President Yoweri Museveni has asked the budding mining sector to pay more attention to minerals value addition saying only then will Uganda and the continent realise its true worth.
While closing the two-day Mineral Wealth Conference 2013 at the Kampala Sheraton Hotel, Museveni cited the many instances of countries that have been involved in mining but remained in abject poverty.
"These minerals have value in the places they are being taken, is it profitable to refine gold or is it not necessary?

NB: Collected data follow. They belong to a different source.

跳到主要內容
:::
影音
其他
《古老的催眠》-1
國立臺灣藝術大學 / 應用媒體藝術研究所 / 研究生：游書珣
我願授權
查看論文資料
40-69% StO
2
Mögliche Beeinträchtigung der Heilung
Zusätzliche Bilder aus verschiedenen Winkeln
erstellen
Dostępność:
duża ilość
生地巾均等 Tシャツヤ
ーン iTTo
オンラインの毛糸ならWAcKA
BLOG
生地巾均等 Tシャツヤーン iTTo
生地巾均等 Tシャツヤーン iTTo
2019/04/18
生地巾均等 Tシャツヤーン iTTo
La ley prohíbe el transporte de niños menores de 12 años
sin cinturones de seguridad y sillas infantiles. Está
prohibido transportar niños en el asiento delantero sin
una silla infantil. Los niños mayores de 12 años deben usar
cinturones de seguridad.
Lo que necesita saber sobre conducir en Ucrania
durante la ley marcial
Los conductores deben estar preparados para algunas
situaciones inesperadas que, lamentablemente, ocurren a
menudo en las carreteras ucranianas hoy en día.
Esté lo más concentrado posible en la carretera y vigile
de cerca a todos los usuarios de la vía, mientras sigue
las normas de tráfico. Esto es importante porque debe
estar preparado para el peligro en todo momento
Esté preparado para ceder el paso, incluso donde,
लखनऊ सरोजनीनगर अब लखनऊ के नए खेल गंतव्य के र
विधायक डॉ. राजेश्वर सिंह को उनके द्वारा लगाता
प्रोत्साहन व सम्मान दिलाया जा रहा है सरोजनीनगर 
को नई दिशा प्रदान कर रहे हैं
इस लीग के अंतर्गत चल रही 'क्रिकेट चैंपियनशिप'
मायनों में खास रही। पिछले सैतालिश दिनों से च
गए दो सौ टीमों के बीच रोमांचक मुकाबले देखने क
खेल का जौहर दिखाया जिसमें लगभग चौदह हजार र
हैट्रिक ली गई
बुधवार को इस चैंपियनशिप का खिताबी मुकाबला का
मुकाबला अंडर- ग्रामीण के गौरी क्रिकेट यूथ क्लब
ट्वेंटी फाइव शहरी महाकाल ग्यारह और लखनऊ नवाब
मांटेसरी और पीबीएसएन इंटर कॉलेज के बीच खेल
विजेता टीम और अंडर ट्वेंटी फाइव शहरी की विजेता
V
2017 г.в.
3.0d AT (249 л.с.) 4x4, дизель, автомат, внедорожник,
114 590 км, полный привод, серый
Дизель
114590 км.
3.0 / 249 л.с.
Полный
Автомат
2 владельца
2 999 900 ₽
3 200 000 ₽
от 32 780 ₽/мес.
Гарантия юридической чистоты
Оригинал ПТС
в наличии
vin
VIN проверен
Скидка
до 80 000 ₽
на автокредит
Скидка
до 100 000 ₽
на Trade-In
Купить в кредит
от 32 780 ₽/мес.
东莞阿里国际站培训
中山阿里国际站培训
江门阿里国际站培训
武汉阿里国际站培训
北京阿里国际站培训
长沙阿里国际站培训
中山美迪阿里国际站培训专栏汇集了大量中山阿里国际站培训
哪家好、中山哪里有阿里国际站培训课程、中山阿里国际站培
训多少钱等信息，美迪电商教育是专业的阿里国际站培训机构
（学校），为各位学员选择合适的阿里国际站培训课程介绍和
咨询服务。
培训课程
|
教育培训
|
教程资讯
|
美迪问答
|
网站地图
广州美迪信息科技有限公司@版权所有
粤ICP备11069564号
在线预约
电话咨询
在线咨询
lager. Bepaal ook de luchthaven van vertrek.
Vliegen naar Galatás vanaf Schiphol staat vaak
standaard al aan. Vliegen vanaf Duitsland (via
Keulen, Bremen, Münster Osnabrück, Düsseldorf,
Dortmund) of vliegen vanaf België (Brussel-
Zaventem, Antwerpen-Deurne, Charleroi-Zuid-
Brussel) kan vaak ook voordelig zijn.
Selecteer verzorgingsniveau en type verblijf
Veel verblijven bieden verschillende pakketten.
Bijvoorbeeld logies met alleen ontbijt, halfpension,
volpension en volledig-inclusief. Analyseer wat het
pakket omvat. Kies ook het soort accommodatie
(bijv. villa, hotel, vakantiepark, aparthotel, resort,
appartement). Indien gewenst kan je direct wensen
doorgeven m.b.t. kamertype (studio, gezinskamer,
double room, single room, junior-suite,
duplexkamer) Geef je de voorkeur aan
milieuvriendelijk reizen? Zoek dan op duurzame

I thought this conference would address this," said Museveni to a fully packed audience describing Africa's experience with minerals as largely "minerals without development."
He asked that serious thought be given to integrating mining into the national economy citing the example of the lack of an integrated steel industry.
"We don't want a situation where people make airstrips, take out the minerals and that is it."
"Minerals have been in Africa for a long time but many of these countries are also very poor except Ghana which is coming up," said Museveni.
Museveni' s thoughts resonated with Bridgette Radebe, South African mining guru, who spoke a day earlier at the conference opening.
She urged African leaders to be resolute and ensure that the minerals in their territories benefit their countries.
"We should not be apologetic in making sure that our minerals are used for the benefit of our country, which is what we did in South Africa.
There is no way we can be liberated unless we have economic ownership of what belongs to the people," said Radebe.
Museveni cited the Kilembe mines in western Uganda, which has been taken over by Chinese, saying the Government has asked that the copper is refined here before being exported.
This was during the conference organised by the Uganda Chamber of Mines and Petroleum (UCMP).
Museveni also agreed to a retreat with the industry to try to iron out what the minerals prospectors and investors consider are sticking issues standing in the way of progress.
"It should be a serious retreat. When we refine gold here, is it viable, how much value do you add?" said Museveni.
The sticking points include VAT and withholding tax especially levied on Foreign Service providers. The other is the unresolved issue on how land owners can be compensated or how disputes can be resolved. These, analysts say, must be resolved before mining takes place.
"Those (VAT and withholding tax) are not reasonable. There is no point in taxing someone who is earning no income, I am more interested in job creation, production of goods and then we would get taxes indirectly," said Museveni.